ADiT obtains very strong results on both MP20 and QM9, exceeding the current state-of-the-art. These systems are small but they are complex and challenging. Doing well on them requires models to learn something about the underlying physics of atomic interactions, and cannot be solved by simple co-occurence/statistical approaches.

Let’s take MP20 as an example:

  • MP20 is restricted to up to 20 atoms in a unit cell because this is practically most relevant and largely covers the Materials Project distribution of known materials. Each atom's local environment is highly complex due to infinite periodic tiling of a unit cell.
  • The S.U.N. rate metric for crystals/MP20 is a very challenging and practically relevant metric for materials discovery. ADiT has improved S.U.N. rate from 4-5% of previous works up to 6.5% (see Table 4). ADiT significantly outperformed the recently published MatterGen (Nature, 2024). Previous works showing smaller improvements have been published at top conferences (most recent example: FlowLLM at NeurIPS, 2024). There is a large community of researchers who care about S.U.N. rate on MP20.

or that it can generalize well to very large-scale data

We agree, but the goal of this paper was to introduce the first unified architecture for generative modelling of 3D atomic systems, and to demonstrate transfer learning across periodic crystals and non-periodic molecular systems. We believe this will make a novel and valuable contribution to the ICML community.

Below, we presented results for the larger GEOM dataset of small molecules with up to 180 atoms. ADiT continues to show strong results, generating physically realistic molecules and outperforming baselines.

Also note that our best models are based on pure Transformers - which have shown to be extremely scalable to large-scale inputs - so there is nothing inherent to our methodology that would prevent scaling up to larger systems or more samples.


TO ALL REVIEWERS - PLEASE READ BELOW - RESULTS ON GEOM


To demonstrate the scalability of ADiT to larger systems, we have run experiments on GEOM, as suggested by Reviewers KRy3 and 7DhL. GEOM includes 430,000 unique molecules and consists of larger systems than QM9, up to 180 atoms. Our experiments and evaluation follows the EDM/MiDi paper, with additional PoseBusters physics-based tests.
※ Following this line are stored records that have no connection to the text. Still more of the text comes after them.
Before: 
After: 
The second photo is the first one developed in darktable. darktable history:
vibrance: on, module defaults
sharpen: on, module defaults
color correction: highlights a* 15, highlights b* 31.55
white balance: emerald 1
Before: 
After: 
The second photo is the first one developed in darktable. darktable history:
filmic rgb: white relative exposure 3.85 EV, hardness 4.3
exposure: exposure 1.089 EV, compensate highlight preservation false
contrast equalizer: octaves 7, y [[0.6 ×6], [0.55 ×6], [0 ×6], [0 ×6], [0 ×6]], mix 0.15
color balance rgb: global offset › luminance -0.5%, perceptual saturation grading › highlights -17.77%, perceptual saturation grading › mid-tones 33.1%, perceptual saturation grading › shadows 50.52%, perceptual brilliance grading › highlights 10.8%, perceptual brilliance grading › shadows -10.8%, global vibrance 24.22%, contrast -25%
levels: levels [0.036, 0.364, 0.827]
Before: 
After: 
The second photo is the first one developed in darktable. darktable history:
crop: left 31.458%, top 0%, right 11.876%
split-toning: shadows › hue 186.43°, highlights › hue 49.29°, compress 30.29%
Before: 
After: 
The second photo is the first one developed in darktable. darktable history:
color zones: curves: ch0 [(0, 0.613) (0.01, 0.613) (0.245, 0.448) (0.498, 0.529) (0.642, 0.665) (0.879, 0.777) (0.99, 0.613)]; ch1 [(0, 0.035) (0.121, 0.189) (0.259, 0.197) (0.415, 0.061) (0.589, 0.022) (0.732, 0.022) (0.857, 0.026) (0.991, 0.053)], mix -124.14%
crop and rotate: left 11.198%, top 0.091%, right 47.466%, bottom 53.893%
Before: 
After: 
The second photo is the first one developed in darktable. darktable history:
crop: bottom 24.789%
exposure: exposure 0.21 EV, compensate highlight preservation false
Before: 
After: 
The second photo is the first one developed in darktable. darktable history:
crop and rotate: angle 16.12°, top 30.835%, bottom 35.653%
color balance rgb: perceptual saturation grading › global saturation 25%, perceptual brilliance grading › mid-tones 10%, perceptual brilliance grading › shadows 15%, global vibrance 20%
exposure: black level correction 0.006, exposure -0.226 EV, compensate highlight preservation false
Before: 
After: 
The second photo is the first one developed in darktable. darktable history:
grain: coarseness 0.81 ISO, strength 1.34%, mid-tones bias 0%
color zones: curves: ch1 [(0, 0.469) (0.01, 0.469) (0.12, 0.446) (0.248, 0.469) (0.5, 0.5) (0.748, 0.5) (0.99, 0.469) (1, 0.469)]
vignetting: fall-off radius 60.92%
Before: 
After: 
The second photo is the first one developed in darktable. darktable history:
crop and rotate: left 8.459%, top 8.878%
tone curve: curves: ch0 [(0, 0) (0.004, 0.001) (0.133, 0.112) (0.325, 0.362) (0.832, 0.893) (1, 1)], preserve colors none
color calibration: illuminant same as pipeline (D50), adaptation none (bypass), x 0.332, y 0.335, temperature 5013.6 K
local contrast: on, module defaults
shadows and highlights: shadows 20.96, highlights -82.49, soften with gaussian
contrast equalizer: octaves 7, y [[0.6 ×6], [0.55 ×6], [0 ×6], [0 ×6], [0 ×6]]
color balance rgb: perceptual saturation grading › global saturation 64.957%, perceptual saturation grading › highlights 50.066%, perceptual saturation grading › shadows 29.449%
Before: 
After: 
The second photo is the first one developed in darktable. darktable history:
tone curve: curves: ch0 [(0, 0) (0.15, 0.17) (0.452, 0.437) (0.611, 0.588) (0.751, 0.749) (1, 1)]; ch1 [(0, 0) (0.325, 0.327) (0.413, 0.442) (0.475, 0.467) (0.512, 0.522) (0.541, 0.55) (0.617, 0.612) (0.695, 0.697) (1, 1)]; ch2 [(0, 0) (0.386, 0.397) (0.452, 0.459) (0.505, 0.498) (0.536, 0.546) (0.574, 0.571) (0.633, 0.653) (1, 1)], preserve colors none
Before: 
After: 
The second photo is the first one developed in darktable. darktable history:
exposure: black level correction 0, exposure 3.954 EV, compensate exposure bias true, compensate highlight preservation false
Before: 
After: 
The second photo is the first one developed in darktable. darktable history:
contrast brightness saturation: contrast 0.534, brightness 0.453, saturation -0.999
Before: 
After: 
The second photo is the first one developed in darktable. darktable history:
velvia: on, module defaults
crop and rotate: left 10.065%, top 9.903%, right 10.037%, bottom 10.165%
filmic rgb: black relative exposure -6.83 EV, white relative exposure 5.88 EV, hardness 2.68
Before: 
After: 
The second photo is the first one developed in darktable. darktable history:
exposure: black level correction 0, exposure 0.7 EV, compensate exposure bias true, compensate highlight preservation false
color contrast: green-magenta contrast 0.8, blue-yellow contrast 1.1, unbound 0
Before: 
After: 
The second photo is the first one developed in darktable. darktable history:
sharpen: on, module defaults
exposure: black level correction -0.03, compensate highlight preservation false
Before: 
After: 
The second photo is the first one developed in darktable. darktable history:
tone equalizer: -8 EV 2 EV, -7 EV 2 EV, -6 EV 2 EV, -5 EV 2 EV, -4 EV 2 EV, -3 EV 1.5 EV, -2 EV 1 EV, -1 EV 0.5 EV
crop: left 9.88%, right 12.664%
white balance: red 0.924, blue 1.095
Model setup and hyperparameters used are exactly as described in the paper.

MetricEDMMiDiADiT-S
Validity87.877.893.4
Uniqueness99.9100.0100.0
Atoms connected41.490.094.9
Bond angles91.8-96.2
Bond lengths90.2-96.8
Ring flat99.0-100.0
Double bond flat98.2-99.9
Internal energy89.2-94.2
No steric clash85.2-93.5

ADiT-S (32M) outperforms or matches EDM and MiDi across all metrics. ADiT generates physically realistic molecules based on all PoseBusters criteria. Notably, molecules generated by ADiT are significantly more likely than EDM/MiDi to be connected as measured by the 'Atoms connected' score (measures % of molecules where there exists a path along bonds between any two atoms).

We have not trained the larger ADiT-B and ADiT-L models due to resource constraints in the short rebuttal period. We expect larger models to further improve performance based on the scaling trends we have seen on QM9 and MP20.

审稿人评论

Many thanks to the authors for addressing my main concern regarding the generalization of the proposed model. After reading your explanation and some of the related works you linked in your rebuttal, I now agree that your model appears to learn the underlying physics across heterogenous atomic systems.

作者评论

Thank you for championing this paper.

最终决定

This is an interesting paper addressing an important area of research. The reviewers are generally supportive to this paper, esp. after author rebuttals. Thus an accept is recommended.